WASHINGTON — The last thing I would ever want to do is insult or embarrass the dedicated men and women of the U.S. diplomatic corps, even if they often behave as though their principal responsibility involves personally negotiating world peace as opposed to personally consuming hors d'oeuvres.
Unfortunately, something happened last month that requires me — under the terms, conditions and codicils of the First Amendment of the U.S. Constitution — to give these folks a public noogie.
It turns out that for about 10 days in January, a principal electronic communications system of the U.S. State Department was seriously disabled — nearly asphyxiated altogether — by an internal logjam of peevish e-mails. It happened after thousands of U.S. diplomatic officials stationed around the globe were sent the same blank piece of spam. Instead of ignoring it or erasing it, many tapped out indignant requests not to be so bothered again, and then hit "reply all." That proved to be a problem: Mathematically, when each of a thousand people responds to a thousand people each, the numbers build exponentially (particularly after the new recipients then start testily lecturing the senders on the inadvisability of responding via "reply all," and doing so via "reply all").

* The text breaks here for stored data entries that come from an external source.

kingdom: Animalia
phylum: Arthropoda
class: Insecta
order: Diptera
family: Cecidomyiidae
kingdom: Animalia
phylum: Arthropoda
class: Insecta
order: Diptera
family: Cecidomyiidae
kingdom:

After management sent out a beseeching directive to stop the madness, many foreign-based diplomats — less familiar than statesiders with the protocols of electronic communication — apparently decided that the best way to rectify this situation was to "recall" their original message. Alas, when you do that, it generates yet another message to every single original recipient, duly notifying him of your change of heart.
One amused but exasperated guy sent out this haiku:
STATE workers helpless
Captive to this e-mail worm
Tech guys please save us
(Yeah, he sent it to everyone.)
The inane e-mail storm abated only after a State Department honcho, bypassing the beleaguered e-mail system altogether, sent a cable that threatened disciplinary action against anyone hitting "reply all."

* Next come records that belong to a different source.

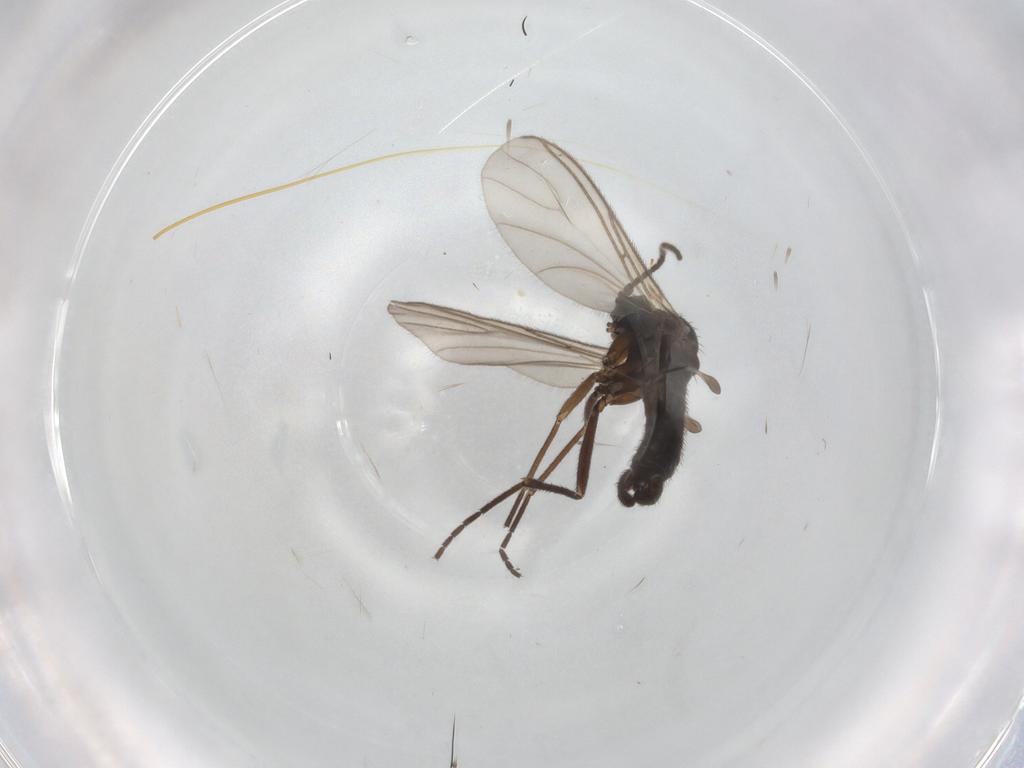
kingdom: Animalia
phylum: Arthropoda
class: Insecta
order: Diptera
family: Sciaridae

If this were not Washington, the story would end there, since the State Department is famously button-lipped, using authorized spokespersonages whose official language is American Harrumph.

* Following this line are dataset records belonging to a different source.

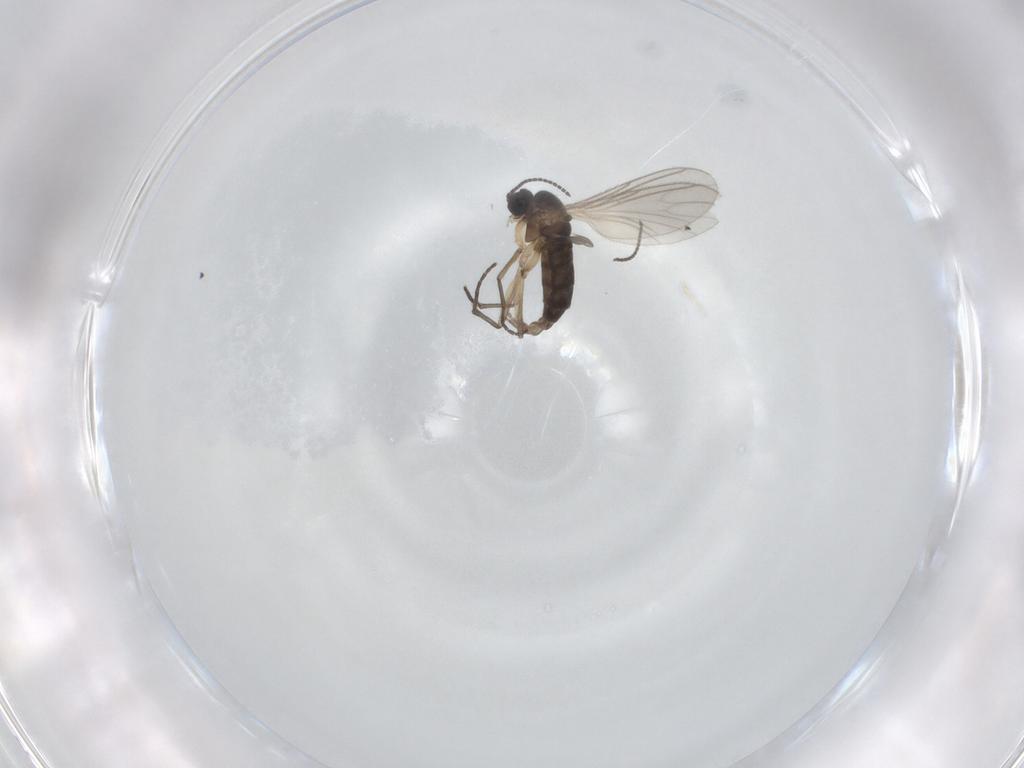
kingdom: Animalia
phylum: Arthropoda
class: Insecta
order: Diptera
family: Sciaridae
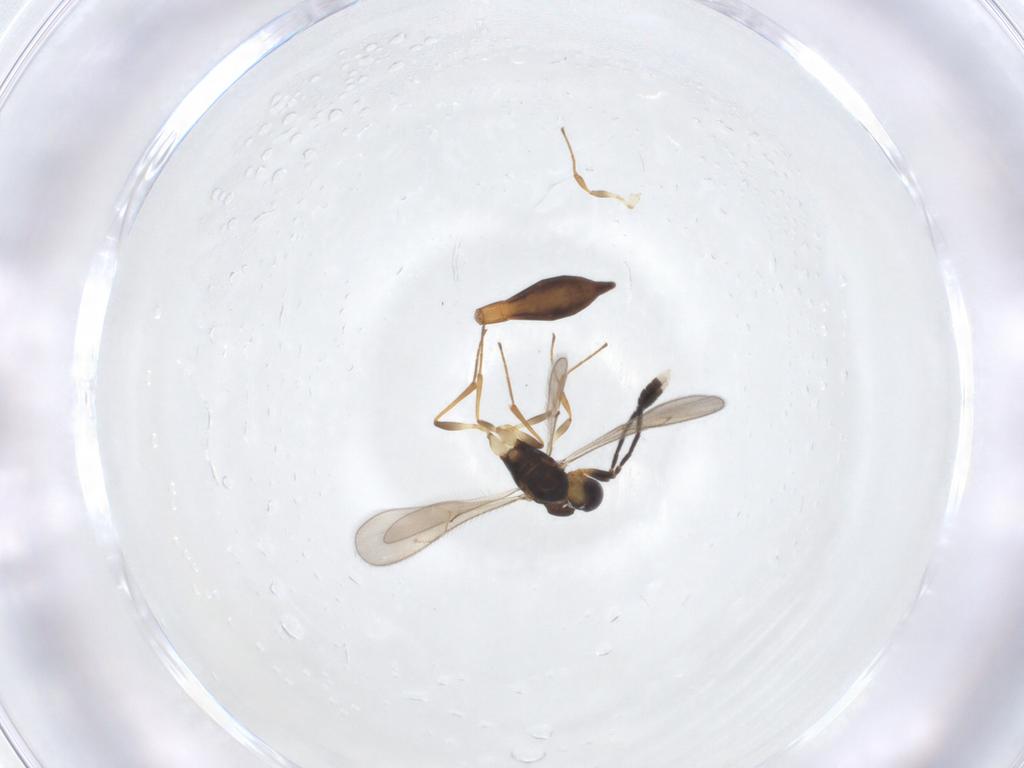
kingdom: Animalia
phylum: Arthropoda
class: Insecta
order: Hymenoptera
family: Scelionidae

But inasmuch as it is Washington, there is more to the story, because there is a Secret Source. He e-mailed me using some sort of encryption device so the e-mail appeared to come from a sender named "Withheld." But he is a pretty inept secret source, since his real e-mail address also appeared in parentheses. This allowed me to e-mail him back, at which point he gave me more information but refused under any circumstances to tell me his name. Unfortunately, at the top of this e-mail in which he refused to tell me his name, his name appears.
Still, "off the record" is off the record, so I am just going to call him Deep Thread. That is because he had dug all the way back through the e-mail storm to find the person who had sent the original spam that caused all the trouble.
It turns out, says Deep Thread, that this was not some diabolical plot hatched by a hostile foreign government. The spammer apparently was some poor schmo in a New England passports office whose computer was infected with a worm that dispatched that blank e-mail to the department's global address book.
I called the guy.
Me: I am reliably informed that you, a mild-mannered passports officer, single-handedly brought to its knees a Cabinet-level department of the United States of America. On behalf of powerless, desk-bound bureaucrats everywhere, I salute you.
Poor Schmo: Uh.
Me: Have you anything to say on this momentous occasion?
PS: I am going to have to refer you to the proper channels.
Me: No! Not the old "proper channels" dodge! Don't be a stereotypical sniveling bureaucrat.
PS: I am going to terminate this conversation.
He did give me a phone number that he said would connect me to someone who could officially answer my questions. It turned out to be a four-minute State Department customer service recording offering information on such subjects as how to prevent child abductions on foreign soil.
So this is the way my quest ends, not with a bang, but a wimp-out.